=== Stored data ===
------------------------------------
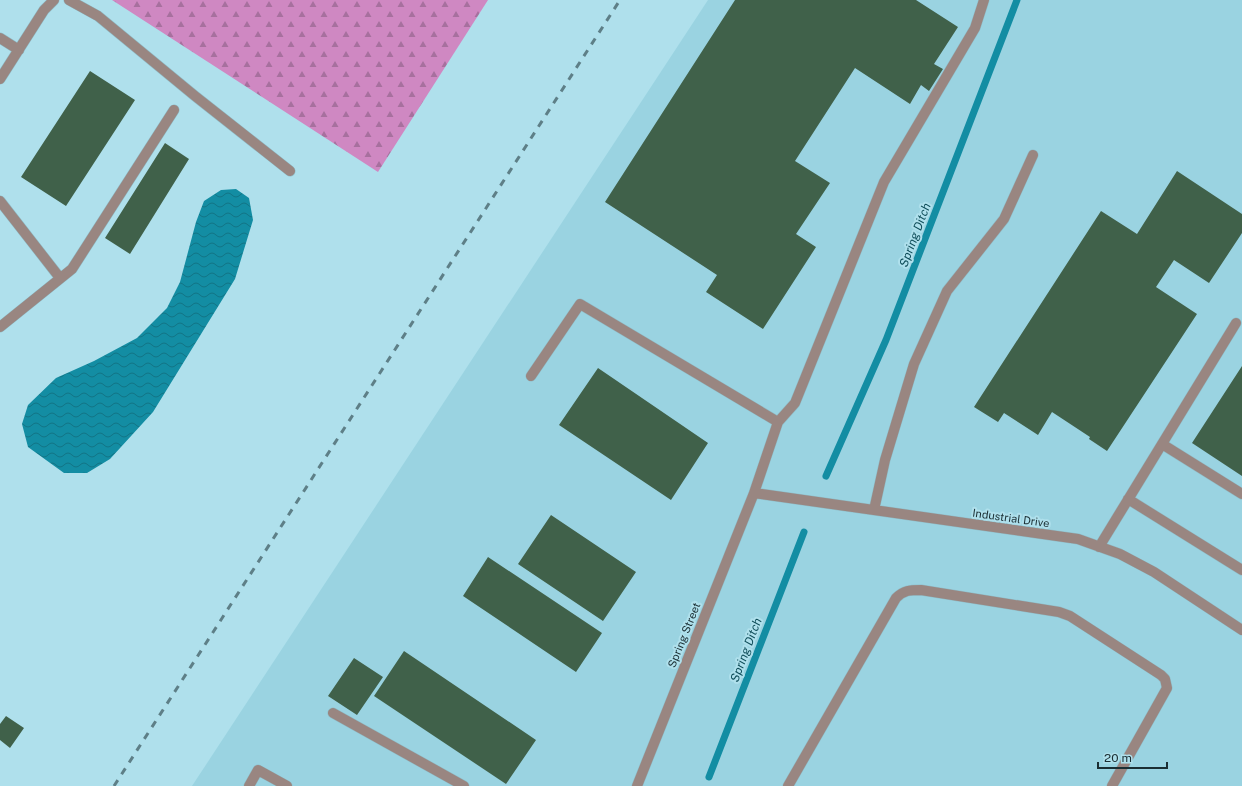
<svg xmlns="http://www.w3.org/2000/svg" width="1242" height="786" viewBox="0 0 1242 786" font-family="'Public Sans',sans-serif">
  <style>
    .built { fill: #9ad3e1 }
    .forest { fill: url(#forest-firs) }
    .water { fill: url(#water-waves) }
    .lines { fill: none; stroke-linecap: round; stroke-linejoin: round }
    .stream { stroke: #138da3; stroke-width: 7 }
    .building { fill: #40614a }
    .minor-casing { stroke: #91bcc7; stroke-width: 11 }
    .minor { stroke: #998681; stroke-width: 10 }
    .rail { stroke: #5e7f87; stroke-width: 3; stroke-dasharray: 7 7; stroke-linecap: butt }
    .labels { text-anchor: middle; stroke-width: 4; stroke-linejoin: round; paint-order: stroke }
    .street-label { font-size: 11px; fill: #1a2e33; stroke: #afe0ec }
    .water-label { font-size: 12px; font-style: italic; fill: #0f4d59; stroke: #afe0ec }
  </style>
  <defs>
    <pattern id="forest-firs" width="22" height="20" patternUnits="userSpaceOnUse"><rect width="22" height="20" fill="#cf88c2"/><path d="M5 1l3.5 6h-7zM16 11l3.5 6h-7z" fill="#a7709e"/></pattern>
    <pattern id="water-waves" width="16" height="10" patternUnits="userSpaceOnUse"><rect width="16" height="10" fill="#138da3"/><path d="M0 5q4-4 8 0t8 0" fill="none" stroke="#117485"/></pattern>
  </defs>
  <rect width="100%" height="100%" fill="#afe0ec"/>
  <!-- built -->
  <path class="built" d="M708 0H1242V786H192Z"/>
  <!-- forest -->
  <path class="forest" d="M112 0H488L378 172Z"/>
  <!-- water -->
  <path class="water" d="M236 189 249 198 253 220 235 279 153 412 110 459 87 473H64L28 447 22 424 28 405 56 378 94 361 137 338 167 308 180 282 196 222 204 201 221 190Z"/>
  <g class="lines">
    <!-- stream -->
    <path class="stream" d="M826 476 886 340 1017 0
      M709 777 804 532"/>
  </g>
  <!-- building -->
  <path class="building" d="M735 0H916L958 27 934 64 943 69 929 91 921 85 910 104 855 68 795 161 830 183 796 234 816 247 763 329 706 292 717 275 605 202Z
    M90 71 135 100 66 206 21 177Z
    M165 143 189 159 130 254 105 238Z
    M1177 171 1242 214V233L1209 283 1174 260 1156 287 1197 314 1107 451 1089 439 1090 437 1052 412 1038 435 1004 413 998 422 974 407 1101 211 1137 234Z
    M1242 366V476L1192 443Z
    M598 368 708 443 671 500 559 425Z
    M551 515 636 572 603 621 518 564Z
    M488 557 602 633 576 672 463 596Z
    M404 651 536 740 506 784 374 696Z
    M354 658 383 677 357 715 328 696Z
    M6 716 24 728 10 748 0 740V724Z"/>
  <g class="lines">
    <defs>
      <path id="minor" d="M69 0 98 16 195 96 290 171
        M0 38 19 50
        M0 79 44 10 54 0
        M0 201 60 278
        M0 327 72 269 174 110
        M531 376 580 304 778 422
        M1162 444 1242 494
        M754 493 1078 539 1120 554 1154 572 1242 630
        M1128 499 1242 570
        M874 510 885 460 914 364 947 291 1004 219 1033 155
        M1099 547 1236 323
        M333 713 464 786
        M249 786 258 770 287 786
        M637 786 754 493 778 422 795 403 884 182 975 28 984 0
        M788 786 896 598C904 590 910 590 921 590L1059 612 1070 616 1161 675 1165 679 1167 688 1112 786"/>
    </defs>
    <!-- minor casing -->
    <use href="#minor" class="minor-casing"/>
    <!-- minor -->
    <use href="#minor" class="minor"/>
    <!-- rail -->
    <path class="rail" d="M114 786 620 0"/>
  </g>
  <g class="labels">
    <!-- street labels -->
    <g class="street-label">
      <text transform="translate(1011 518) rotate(8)" y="4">Industrial Drive</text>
      <text transform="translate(684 635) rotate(-68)" y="4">Spring Street</text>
    </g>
    <!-- water labels -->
    <g class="water-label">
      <text transform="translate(915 235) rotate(-69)" y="4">Spring Ditch</text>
      <text transform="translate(746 650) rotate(-69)" y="4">Spring Ditch</text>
    </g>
  </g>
  <!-- scale -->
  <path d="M1098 762v6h69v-6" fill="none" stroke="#1a2e33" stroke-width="2"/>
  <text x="1104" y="762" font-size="12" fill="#1a2e33" stroke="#afe0ec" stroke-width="3" paint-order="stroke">20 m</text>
</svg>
------------------------------------
=== Required work ===
Without the pictures, give every line above again exactly.

=== Output for this exercise ===
<svg xmlns="http://www.w3.org/2000/svg" width="1242" height="786" viewBox="0 0 1242 786" font-family="'Public Sans',sans-serif">
  <style>
    .built { fill: #9ad3e1 }
    .forest { fill: url(#forest-firs) }
    .water { fill: url(#water-waves) }
    .lines { fill: none; stroke-linecap: round; stroke-linejoin: round }
    .stream { stroke: #138da3; stroke-width: 7 }
    .building { fill: #40614a }
    .minor-casing { stroke: #91bcc7; stroke-width: 11 }
    .minor { stroke: #998681; stroke-width: 10 }
    .rail { stroke: #5e7f87; stroke-width: 3; stroke-dasharray: 7 7; stroke-linecap: butt }
    .labels { text-anchor: middle; stroke-width: 4; stroke-linejoin: round; paint-order: stroke }
    .street-label { font-size: 11px; fill: #1a2e33; stroke: #afe0ec }
    .water-label { font-size: 12px; font-style: italic; fill: #0f4d59; stroke: #afe0ec }
  </style>
  <defs>
    <pattern id="forest-firs" width="22" height="20" patternUnits="userSpaceOnUse"><rect width="22" height="20" fill="#cf88c2"/><path d="M5 1l3.5 6h-7zM16 11l3.5 6h-7z" fill="#a7709e"/></pattern>
    <pattern id="water-waves" width="16" height="10" patternUnits="userSpaceOnUse"><rect width="16" height="10" fill="#138da3"/><path d="M0 5q4-4 8 0t8 0" fill="none" stroke="#117485"/></pattern>
  </defs>
  <rect width="100%" height="100%" fill="#afe0ec"/>
  <!-- built -->
  <path class="built" d="M708 0H1242V786H192Z"/>
  <!-- forest -->
  <path class="forest" d="M112 0H488L378 172Z"/>
  <!-- water -->
  <path class="water" d="M236 189 249 198 253 220 235 279 153 412 110 459 87 473H64L28 447 22 424 28 405 56 378 94 361 137 338 167 308 180 282 196 222 204 201 221 190Z"/>
  <g class="lines">
    <!-- stream -->
    <path class="stream" d="M826 476 886 340 1017 0
      M709 777 804 532"/>
  </g>
  <!-- building -->
  <path class="building" d="M735 0H916L958 27 934 64 943 69 929 91 921 85 910 104 855 68 795 161 830 183 796 234 816 247 763 329 706 292 717 275 605 202Z
    M90 71 135 100 66 206 21 177Z
    M165 143 189 159 130 254 105 238Z
    M1177 171 1242 214V233L1209 283 1174 260 1156 287 1197 314 1107 451 1089 439 1090 437 1052 412 1038 435 1004 413 998 422 974 407 1101 211 1137 234Z
    M1242 366V476L1192 443Z
    M598 368 708 443 671 500 559 425Z
    M551 515 636 572 603 621 518 564Z
    M488 557 602 633 576 672 463 596Z
    M404 651 536 740 506 784 374 696Z
    M354 658 383 677 357 715 328 696Z
    M6 716 24 728 10 748 0 740V724Z"/>
  <g class="lines">
    <defs>
      <path id="minor" d="M69 0 98 16 195 96 290 171
        M0 38 19 50
        M0 79 44 10 54 0
        M0 201 60 278
        M0 327 72 269 174 110
        M531 376 580 304 778 422
        M1162 444 1242 494
        M754 493 1078 539 1120 554 1154 572 1242 630
        M1128 499 1242 570
        M874 510 885 460 914 364 947 291 1004 219 1033 155
        M1099 547 1236 323
        M333 713 464 786
        M249 786 258 770 287 786
        M637 786 754 493 778 422 795 403 884 182 975 28 984 0
        M788 786 896 598C904 590 910 590 921 590L1059 612 1070 616 1161 675 1165 679 1167 688 1112 786"/>
    </defs>
    <!-- minor casing -->
    <use href="#minor" class="minor-casing"/>
    <!-- minor -->
    <use href="#minor" class="minor"/>
    <!-- rail -->
    <path class="rail" d="M114 786 620 0"/>
  </g>
  <g class="labels">
    <!-- street labels -->
    <g class="street-label">
      <text transform="translate(1011 518) rotate(8)" y="4">Industrial Drive</text>
      <text transform="translate(684 635) rotate(-68)" y="4">Spring Street</text>
    </g>
    <!-- water labels -->
    <g class="water-label">
      <text transform="translate(915 235) rotate(-69)" y="4">Spring Ditch</text>
      <text transform="translate(746 650) rotate(-69)" y="4">Spring Ditch</text>
    </g>
  </g>
  <!-- scale -->
  <path d="M1098 762v6h69v-6" fill="none" stroke="#1a2e33" stroke-width="2"/>
  <text x="1104" y="762" font-size="12" fill="#1a2e33" stroke="#afe0ec" stroke-width="3" paint-order="stroke">20 m</text>
</svg>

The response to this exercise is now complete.